I taught a lovely one-on-one session on Friday with a new student. It was a lunchtime class but it was raining outside and only one person showed up.
Since I love sharing yoga one-on-one, we went ahead with the class anyway. Pretty early on, the student said to me:
“I don’t do headstands or inversions, just so you know”.
“I don’t either”, I replied, honestly.
And so the conversation began. How can I be a yoga teacher if I don’t do headstands?
One of the things I loved and respected most about my teacher training was that this was okay. After all, I was learning to teach yoga, not learning to perform in Cirque de Soleil. I was never made to feel stupid or inadequate because I didn’t want to hang out on my head and I couldn’t effortlessly push up into Wheel Pose (Danurasana). Hey, I can’t even kick up into handstand! Thank you to Heather Agnew from Yoga Trinity for teaching me to respect my own body and my own level of flexibility. More flexible does not necessarily equal better or healthier.
Like many people, I practise yoga so I can get out of bed in the morning without feeling stiff. Each morning, I reach down and try to touch my toes in the shower. I can tell how much yoga I have (or haven’t) been doing, based on how close I get. I bend my knees and enjoy the hamstring and back stretch of a deep forward bend, planting my palms on the floor of the shower while the water washes over me.

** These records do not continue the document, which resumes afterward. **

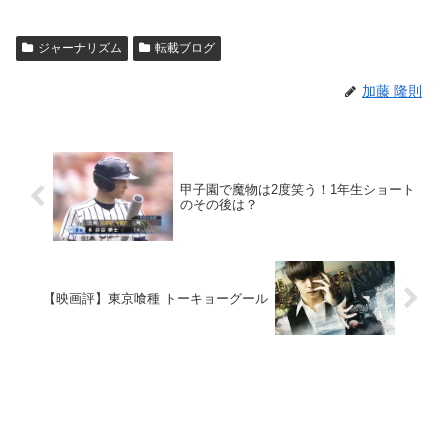
ジャーナリズム
転載ブログ
加藤 隆則
甲子園で魔物は2度笑う！1年生ショート
のその後は？
【映画評】東京喰種 トーキョーグール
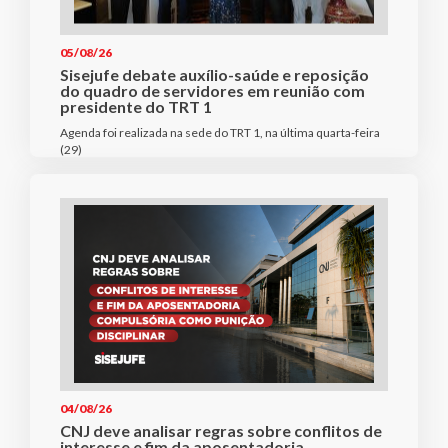
05/08/26
Sisejufe debate auxílio-saúde e reposição
do quadro de servidores em reunião com
presidente do TRT 1
Agenda foi realizada na sede do TRT 1, na última quarta-feira
(29)
04/08/26
CNJ deve analisar regras sobre conflitos de
interesse e fim da aposentadoria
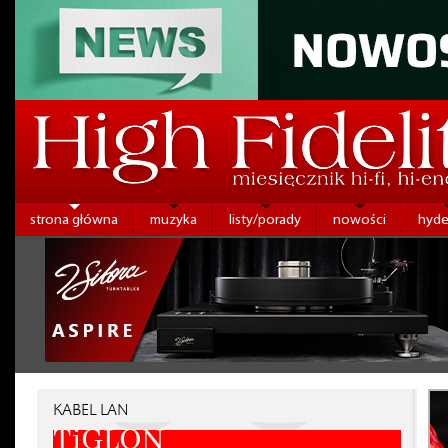
strona główna
muzyka
listy/porady
nowości
hyde
KABEL LAN
TiGLON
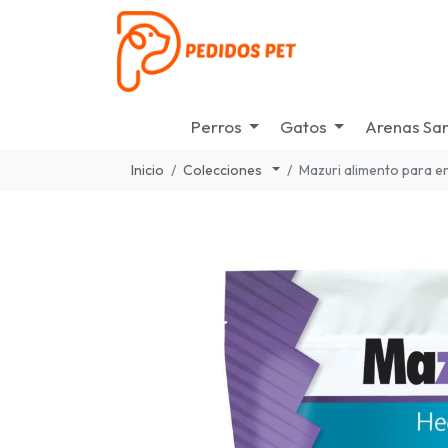
Perros
Gatos
Arenas San
Inicio
Colecciones
Mazuri alimento para e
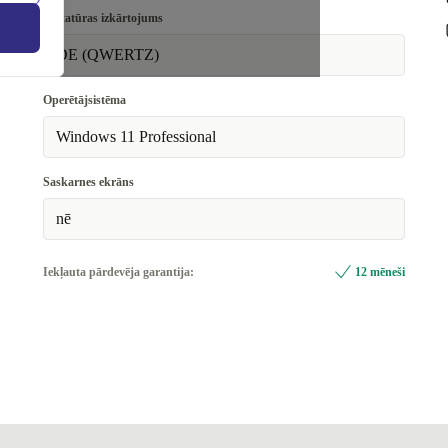
128 GB
Tastatūras izkārtojums
256 GB
DE (QWERTZ)
512 GB
+50,00 €
Operētājsistēma
1000 GB
+150,00 €
Windows 11 Professional
Saskarnes ekrāns
nē
Iekļauta pārdevēja garantija:
12 mēneši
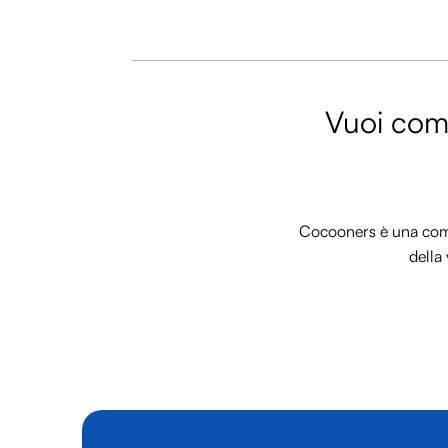
Vuoi comm
Cocooners è una commu
della 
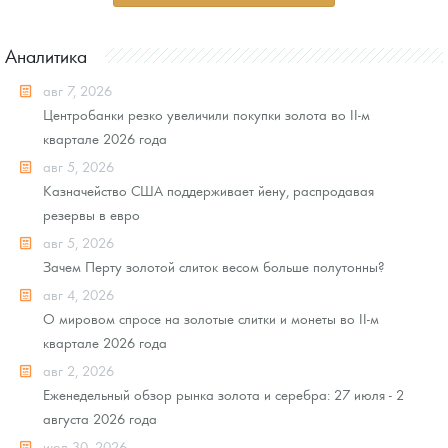
Аналитика
авг 7, 2026
Центробанки резко увеличили покупки золота во II-м
квартале 2026 года
авг 5, 2026
Казначейство США поддерживает йену, распродавая
резервы в евро
авг 5, 2026
Зачем Перту золотой слиток весом больше полутонны?
авг 4, 2026
О мировом спросе на золотые слитки и монеты во II-м
квартале 2026 года
авг 2, 2026
Еженедельный обзор рынка золота и серебра: 27 июля - 2
августа 2026 года
июл 30, 2026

I’ve had many injuries in my life, including 2 significant back injuries. The first was a car accident when I was 18. I slid out in the rain (going at 40km per hour up hill, I might add), hit an embankment and rolled my parents’ car. I think the real damage came when I hastily undid my seatbelt and fell down onto my head. The other accident involved me running full-pelt into a wire fence while playing frisbee. It was sunset and I was looking at the frisbee rather than the fence. I hit the fence at waist height, pivoted over it and landed on my shoulders and my head. I think I might have dislocated my jaw (based on the pain and swelling!). My lower back came down on top of a rock. I was at a wedding in Namadgi National Park at the time, so decided to stay and ice it rather than go to hospital. My back has never been the same. I have chronic sciatica-like pain in both legs and I can’t sit or stand for long periods of time.
To manage it. I find that walking helps a lot, and so does yoga. I do my yoga slowly, carefully and gently. I bend my knees in forward folds. I listen to my body and come to child’s pose when I need to. I rarely do shoulderstand. I don’t do any big backbends. I’m slowly improving the range of movement in my spine but I know that it will be years, not months until I can do a full backbend. I’m okay with that.
How can I teach? I actual think it’s a blessing rather than a curse. I don’t take my students’ bodies for granted. I’m lucky to have a good enough understanding of anatomy (from 4 years of medical studies) to be able guide people and assist them safely without doing it myself.
As I said to my student on Friday:
“Yoga is about learning to move as best as you can in the body that you have. Stop comparing yourself to flexible lycra-clad twenty-something women. Make friends with your own body. Enjoy and accept what yoga gives you.”